A decade ago, then-Secretary of Defense Leon Panetta uttered a phrase that would go on to live in infamy: “cyber Pearl Harbor.” Panetta was using his platform as the country’s leading national security official to warn of dire future digital assaults on the United States. Energy infrastructure, transportation systems, financial platforms, and more were vulnerable to exploitation, he warned. The media, pundits, and politicians have used the phrase, along with the similarly evocative “cyber 9/11” and “cyber Katrina,” galvanize support for national efforts to address cybersecurity challenges.
The infamy of the “cyber Pearl Harbor” meme lies in its utter disloyalty to the realism of global cyber conflict. The idea of Western society collapsing around our shoulders due to digital disruption, the argument goes, ignores the fact that such disruption offers no strategic utility to those actors most capable of executing such an attack, beyond the context of a shooting war with a peer state competitor. Substantial disruptions, as seen in incidents like NotPetya, are inevitable, but they are unlikely to be common, endemic, or as cataclysmic as the “Pearl Harbor” mnemonic implies. Instead, cyber usage by belligerents in recent major conflicts in Ukraine and Israel – both limited and lacking a “cyber blitzkrieg,” often with a performative focus – feel much more exemplary of cyber conflicts to come.
2023 Cyber Strategy offers pragmatism
A major driver of the campaign against cyber doom nomenclature is the argument that such framing creates a disconnect between government concerns about national cyber defense and the realism of industry efforts to build a healthier cyber ecosystem. Given this, the recent publication of the Department of Defense’s 2023 Cyber Strategy should be seen as a welcome evolution of government perspective on the scope of defense and deterrence challenges in the cyber domain.
Unlike previous manifestations of the defense community’s strategic vision for operation in cyberspace, the 2023 document is extremely conservative. It forwards no major conceptual developments, no new branding for emergent ideas around digital operations, and no radical reactionary takes on the war in Ukraine. While cyber strategy “with the brakes on” might sound risky at first glance, this restraint in the face of recent changes that enable the activities of US Cyber Command introduces a measure of stability to national cybersecurity policymaking. More importantly, it offers breathing room within which civilian, industry, and government can find balance that has perennially been absent in public-private relations in this space.

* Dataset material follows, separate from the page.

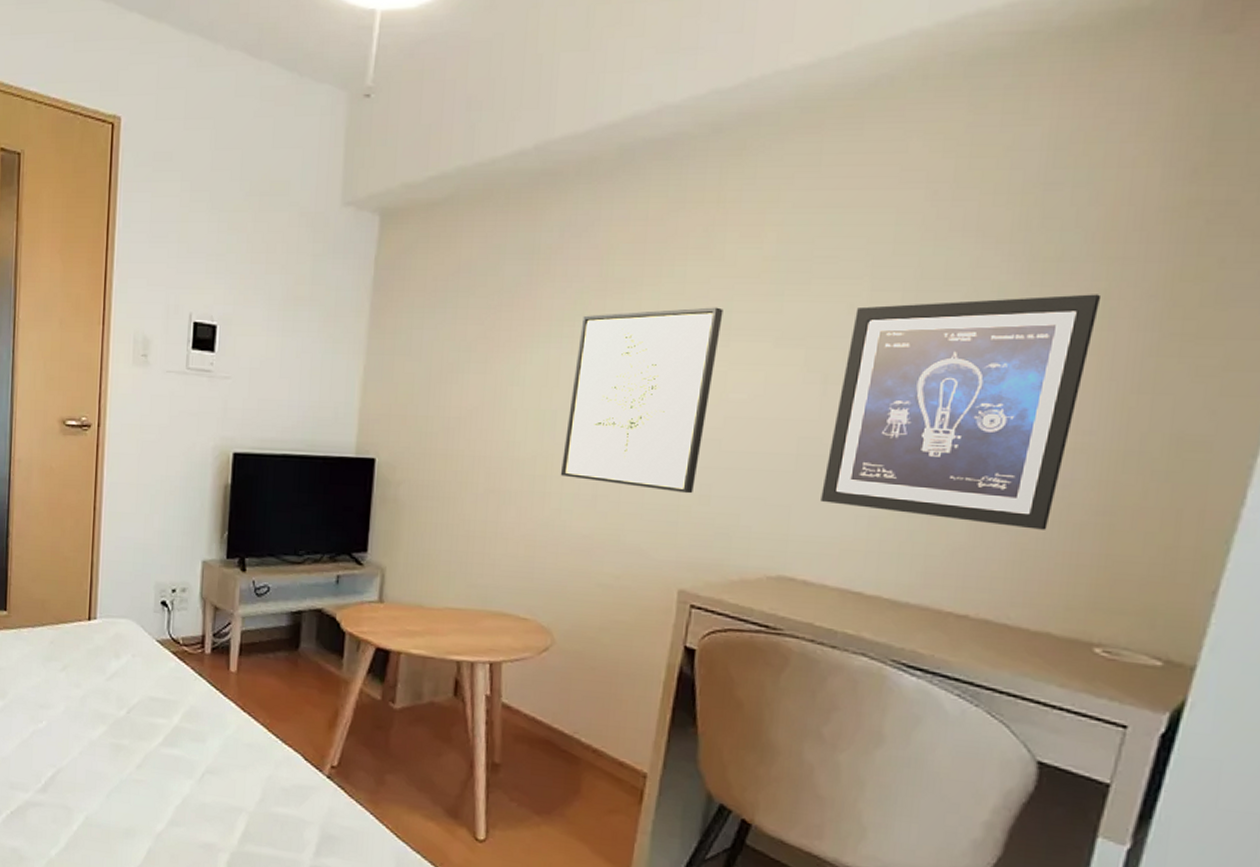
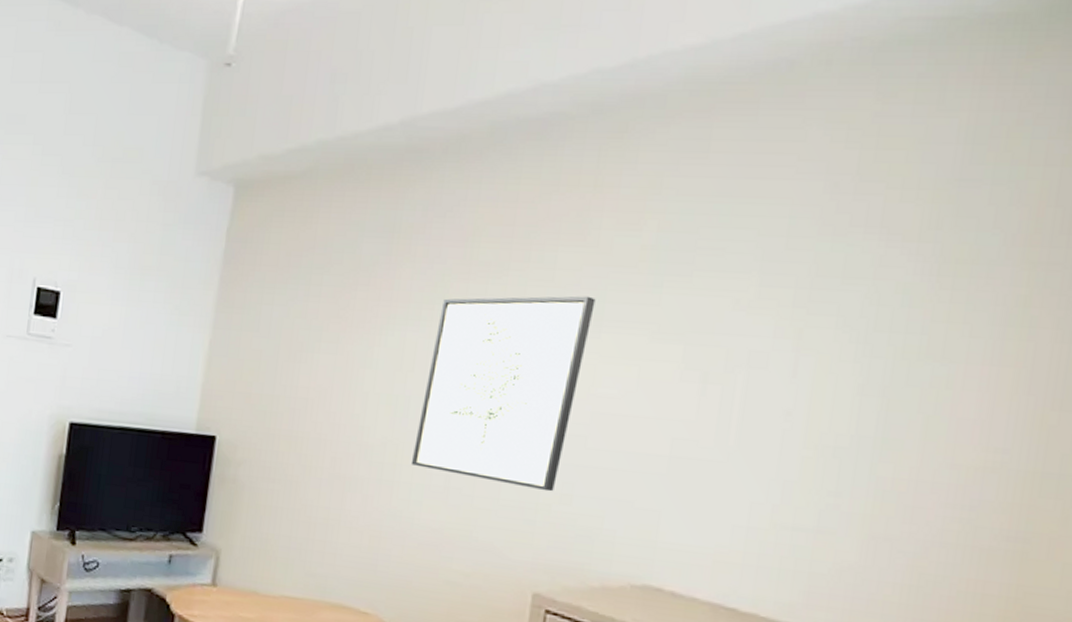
wall art: present [821,294,1102,530] -> none [694,300,1021,554]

Greater cross-sector consideration for national cyber defense
Prior to the release of the 2023 document, the 2022 National Defense Strategy outlined a new concept that will drive the vision, planning, and actions of the Pentagon called “campaigning.” The concept is not cyber-specific. Instead, it is a more holistic representation of the idea that national security and foreign policy objectives are invariably secured via sequential and cumulative activities planned across multiple domains of government and national capacity. That distinction between government and national capacities is noteworthy, as the campaign idea emphasizes that military activities must align with those that are strategically relevant. This includes non-military actors, their interests, their infrastructures, and their own capacities to impact international politics and commerce.
The point of the 2022 strategy, now brought forward in cyber-specific terms in the 2023 Cyber Strategy, is that the concepts of defending forward in a domain defined by persistent engagement with adversary forces demand delegation and co-reliance across public-private boundaries. The Pentagon recognizes, quite practically relative to years past, that most cybersecurity activities occur entirely beneath the threshold of armed conflict between countries.